社員旅行の費用を会社が負担する場合、これを従業員に対する給与(経済的利益の供与)とせず、非課税とするという取り扱いがあることを御存知だと思います。これは所得税基本通達で定められていたのですが、この(平成5年)5月31日に一部が改正されましたので、説明することとします。


従来は次の3つの要件をすべて満たしていれば課税しないとしていました。


(1) 旅行に要する期間が3泊4日以内(海外旅行の場合は目的地での滞在日数)

(2) 旅行費用の50%以上を使用者が負担していること

(3) 参加する従業員等の数は全従業員等の50%以上であること


これが今回(1)が4泊5日になり、同時に(2)が削られました。


これは新総合経済対策に基づく景気刺激策の一環であるとされ、この結果として機内泊を含む4泊6日のハワイ旅行なども可能になったわけです。また(2)の要件が消えたために会社負担が5万円、従業員負担が10万円で海外旅行ということも可能になり、福利厚生予算が少なくても大きな旅行に行けるわけです。


ただしこの2つの要件は形式基準であるとされ、通達では「旅行の企画立案、主催者、旅行の目的・規模・行程、従業員の参加割合・使用者及び参加従業員等の負担額及び負担割合などを総合的に勘案する」という実質基準があります。これは、リクリエーション費用はもともと経済的利益の供与として給与課税する(所得税法36条)ところ、通達によりの例外を定めるもので、社会通念上あまりに過大な会社負担でない社員旅行だけを非課税としようという趣旨であるからです。

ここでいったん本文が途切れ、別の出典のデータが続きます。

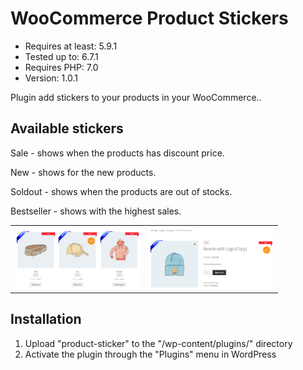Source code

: # WooCommerce Product Stickers
<ul>
<li>Requires at least: 5.9.1</li>
<li>Tested up to: 6.7.1</li>
<li>Requires PHP: 7.0</li>
<li>Version: 1.0.1</li>
</ul>
<p>Plugin add stickers to your products in your WooCommerce..</p>
<h2>Available stickers</h2>
<p>Sale - shows when the products has discount price.</p>
<p>New - shows for the new products.</p>
<p>Soldout - shows when the products are out of stocks.</p>
<p>Bestseller - shows with the highest sales.</p>
<table>
    <tr>
	    <td>
			<img src="https://github.com/seregin-pro/WooCommerceProductSticker/blob/main/screenshots/screenshot-1.png" alt="Screenshot 1" width="200">
		</td>
		<td>
		    <img src="https://github.com/seregin-pro/WooCommerceProductSticker/blob/main/screenshots/screenshot-2.png" alt="Screenshot 2" width="200">
		</td>
    </tr>
</table>
<h2>Installation</h2>
<ol>
<li>Upload "product-sticker" to the "/wp-content/plugins/" directory</li>
<li>Activate the plugin through the "Plugins" menu in WordPress</li>
</ol>
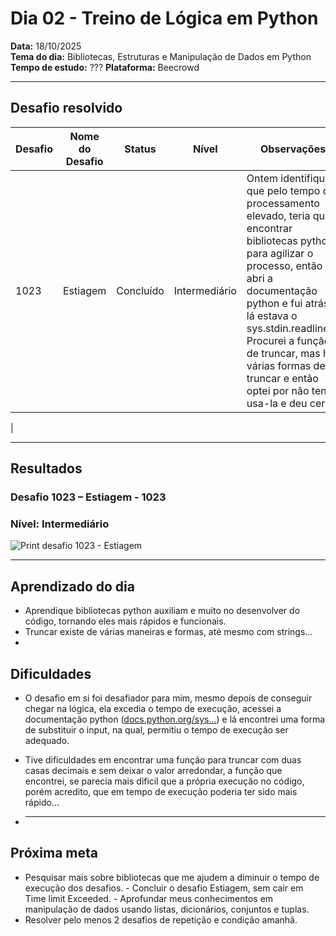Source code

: # Dia 02 - Treino de Lógica em Python

**Data:** 18/10/2025  
**Tema do dia:** Bibliotecas, Estruturas e Manipulação de Dados em Python
**Tempo de estudo:** ???
**Plataforma:** Beecrowd

---

## Desafio resolvido

| Desafio | Nome do Desafio | Status    | Nível         | Observações                                                                                                                                                                                                                                                                                                                  |
| ------- | --------------- | --------- | ------------- | ---------------------------------------------------------------------------------------------------------------------------------------------------------------------------------------------------------------------------------------------------------------------------------------------------------------------------- |
| 1023    | Estiagem        | Concluído | Intermediário | Ontem identifiquei que pelo tempo de processamento elevado, teria que encontrar bibliotecas python para agilizar o processo, então abri a documentação python e fui atrás e lá estava o sys.stdin.readline(). Procurei a função de truncar, mas há várias formas de truncar e então optei por não tentar usa-la e deu certo! |

|

---

## Resultados

### Desafio 1023 – Estiagem - 1023

### Nível: Intermediário

![Print desafio 1023 - Estiagem](prints/desafio1023.png)

---

## Aprendizado do dia

- Aprendique bibliotecas python auxiliam e muito no desenvolver do código, tornando eles mais rápidos e funcionais.
- Truncar existe de várias maneiras e formas, até mesmo com strings...
-

## Dificuldades

- O desafio em si foi desafiador para mim, mesmo depois de conseguir chegar na lógica, ela excedia o tempo de execução, acessei a documentação python ([docs.python.org/sys...](https://docs.python.org/pt-br/3.13/library/sys.html#sys.stdin)) e lá encontrei uma forma de substituir o input, na qual, permitiu o tempo de execução ser adequado.

- Tive dificuldades em encontrar uma função para truncar com duas casas decimais e sem deixar o valor arredondar, a função que encontrei, se parecia mais dificil que a própria execução no código, porém acredito, que em tempo de execução poderia ter sido mais rápido...

- ***

## Próxima meta

- Pesquisar mais sobre bibliotecas que me ajudem a diminuir o tempo de execução dos desafios. - Concluir o desafio Estiagem, sem cair em Time limit Exceeded. - Aprofundar meus conhecimentos em manipulação de dados usando listas, dicionários, conjuntos e tuplas.
- Resolver pelo menos 2 desafios de repetição e condição amanhã.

ここで問題となるのが、4泊6日なら旅行費用の総額も相当な金額になり、いったいいくらくらいまでが非課税なのかという点です。国税庁では4泊 5日の慰安旅行(総額25万円)で会社負担が10万円ならOKという例示を出しているとのことです。では15万円ならダメか?というと、これも微妙なところです。実例としてはハワイ旅行で総額25万円の費用を全額会社が負担していた場合(ただし旧通達当時)で、税務調査時に過大であると指摘を受けたものの、経理担当の説明の結果として更正には至らず(要するに課税されずに)に調査が終了し た会社もありました。


通達は、税務職員の判断の目安であって、法的な拘束力がないだけに、最終的な結論は、会社の状況その他によって異なってしまうと言わざるを得ません。とにもかくにも、社員旅行がより豪華になるかもしれないお話でした。